▶ _Try it_: A verbatim transcript of the data below is required, images omitted.
+++ Dataset excerpts +++
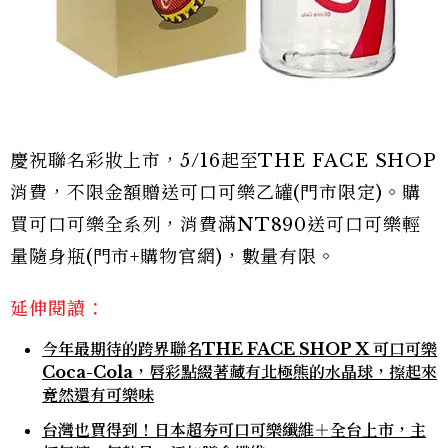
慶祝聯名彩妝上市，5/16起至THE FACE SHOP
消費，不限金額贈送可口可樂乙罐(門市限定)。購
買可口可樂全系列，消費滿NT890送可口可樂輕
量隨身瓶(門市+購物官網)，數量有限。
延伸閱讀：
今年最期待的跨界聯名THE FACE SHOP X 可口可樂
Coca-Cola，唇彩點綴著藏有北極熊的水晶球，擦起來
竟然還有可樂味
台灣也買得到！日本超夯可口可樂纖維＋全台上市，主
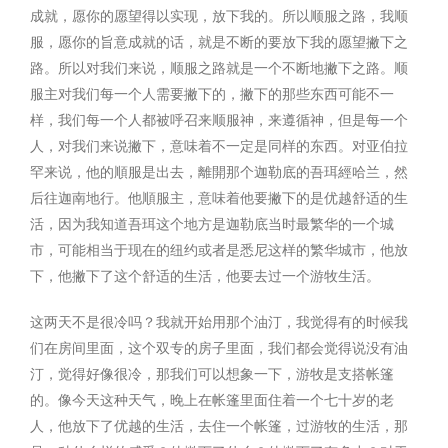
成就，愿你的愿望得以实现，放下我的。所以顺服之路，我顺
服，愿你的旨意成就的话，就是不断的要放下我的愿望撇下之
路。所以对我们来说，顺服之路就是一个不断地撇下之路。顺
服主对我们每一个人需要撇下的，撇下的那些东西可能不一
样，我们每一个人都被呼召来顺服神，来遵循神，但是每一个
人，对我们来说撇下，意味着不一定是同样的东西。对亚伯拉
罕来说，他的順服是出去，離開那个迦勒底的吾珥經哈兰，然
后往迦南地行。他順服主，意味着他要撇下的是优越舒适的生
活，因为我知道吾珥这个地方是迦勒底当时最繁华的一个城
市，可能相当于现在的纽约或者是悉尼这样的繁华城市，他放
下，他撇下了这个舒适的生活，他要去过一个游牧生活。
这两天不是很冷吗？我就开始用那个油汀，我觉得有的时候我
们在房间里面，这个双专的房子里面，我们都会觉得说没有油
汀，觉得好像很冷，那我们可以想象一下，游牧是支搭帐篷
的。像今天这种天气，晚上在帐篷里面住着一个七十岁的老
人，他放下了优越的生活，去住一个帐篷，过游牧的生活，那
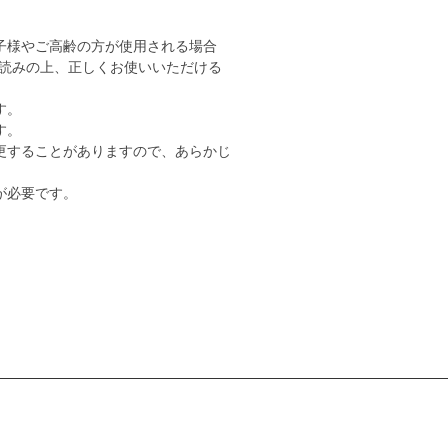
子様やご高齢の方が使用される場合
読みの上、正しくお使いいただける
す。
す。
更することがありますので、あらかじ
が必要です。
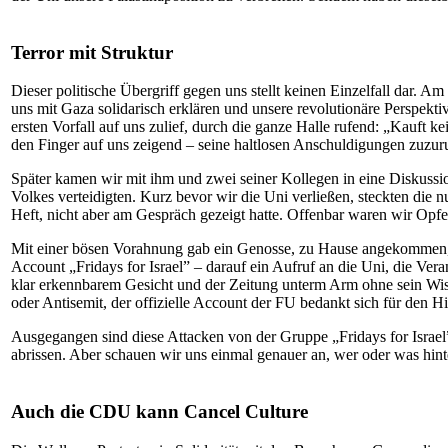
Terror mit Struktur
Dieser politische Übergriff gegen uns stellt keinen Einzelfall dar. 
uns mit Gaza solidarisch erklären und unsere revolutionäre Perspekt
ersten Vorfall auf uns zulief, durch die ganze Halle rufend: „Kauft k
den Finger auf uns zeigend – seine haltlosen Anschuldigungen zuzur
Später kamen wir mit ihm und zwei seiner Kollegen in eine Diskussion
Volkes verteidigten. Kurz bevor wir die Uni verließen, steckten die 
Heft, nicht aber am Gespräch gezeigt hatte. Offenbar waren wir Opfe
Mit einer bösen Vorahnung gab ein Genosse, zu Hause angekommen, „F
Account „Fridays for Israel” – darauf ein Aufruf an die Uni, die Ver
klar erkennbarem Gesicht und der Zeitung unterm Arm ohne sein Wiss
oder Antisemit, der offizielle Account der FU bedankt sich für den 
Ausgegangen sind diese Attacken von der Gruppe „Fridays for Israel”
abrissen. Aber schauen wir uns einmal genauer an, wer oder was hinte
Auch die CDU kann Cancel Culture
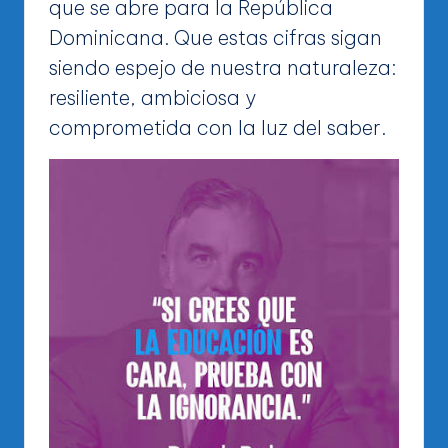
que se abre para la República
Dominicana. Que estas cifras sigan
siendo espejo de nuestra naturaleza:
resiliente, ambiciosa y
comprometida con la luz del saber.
+++
▶ _Response area_:
慶祝聯名彩妝上市，5/16起至THE FACE SHOP
消費，不限金額贈送可口可樂乙罐(門市限定)。購
買可口可樂全系列，消費滿NT890送可口可樂輕
量隨身瓶(門市+購物官網)，數量有限。
延伸閱讀：
今年最期待的跨界聯名THE FACE SHOP X 可口可樂
Coca-Cola，唇彩點綴著藏有北極熊的水晶球，擦起來
竟然還有可樂味
台灣也買得到！日本超夯可口可樂纖維＋全台上市，主
成就，愿你的愿望得以实现，放下我的。所以顺服之路，我顺
服，愿你的旨意成就的话，就是不断的要放下我的愿望撇下之
路。所以对我们来说，顺服之路就是一个不断地撇下之路。顺
服主对我们每一个人需要撇下的，撇下的那些东西可能不一
样，我们每一个人都被呼召来顺服神，来遵循神，但是每一个
人，对我们来说撇下，意味着不一定是同样的东西。对亚伯拉
罕来说，他的順服是出去，離開那个迦勒底的吾珥經哈兰，然
后往迦南地行。他順服主，意味着他要撇下的是优越舒适的生
活，因为我知道吾珥这个地方是迦勒底当时最繁华的一个城
市，可能相当于现在的纽约或者是悉尼这样的繁华城市，他放
下，他撇下了这个舒适的生活，他要去过一个游牧生活。
这两天不是很冷吗？我就开始用那个油汀，我觉得有的时候我
们在房间里面，这个双专的房子里面，我们都会觉得说没有油
汀，觉得好像很冷，那我们可以想象一下，游牧是支搭帐篷
的。像今天这种天气，晚上在帐篷里面住着一个七十岁的老
人，他放下了优越的生活，去住一个帐篷，过游牧的生活，那
子様やご高齢の方が使用される場合
読みの上、正しくお使いいただける
す。
す。
更することがありますので、あらかじ
が必要です。
Terror mit Struktur
Dieser politische Übergriff gegen uns stellt keinen Einzelfall dar. 
uns mit Gaza solidarisch erklären und unsere revolutionäre Perspekt
ersten Vorfall auf uns zulief, durch die ganze Halle rufend: „Kauft k
den Finger auf uns zeigend – seine haltlosen Anschuldigungen zuzur
Später kamen wir mit ihm und zwei seiner Kollegen in eine Diskussion
Volkes verteidigten. Kurz bevor wir die Uni verließen, steckten die 
Heft, nicht aber am Gespräch gezeigt hatte. Offenbar waren wir Opfe
Mit einer bösen Vorahnung gab ein Genosse, zu Hause angekommen, „F
Account „Fridays for Israel” – darauf ein Aufruf an die Uni, die Ver
klar erkennbarem Gesicht und der Zeitung unterm Arm ohne sein Wiss
oder Antisemit, der offizielle Account der FU bedankt sich für den 
Ausgegangen sind diese Attacken von der Gruppe „Fridays for Israel”
abrissen. Aber schauen wir uns einmal genauer an, wer oder was hinte
Auch die CDU kann Cancel Culture
que se abre para la República
Dominicana. Que estas cifras sigan
siendo espejo de nuestra naturaleza:
resiliente, ambiciosa y
comprometida con la luz del saber.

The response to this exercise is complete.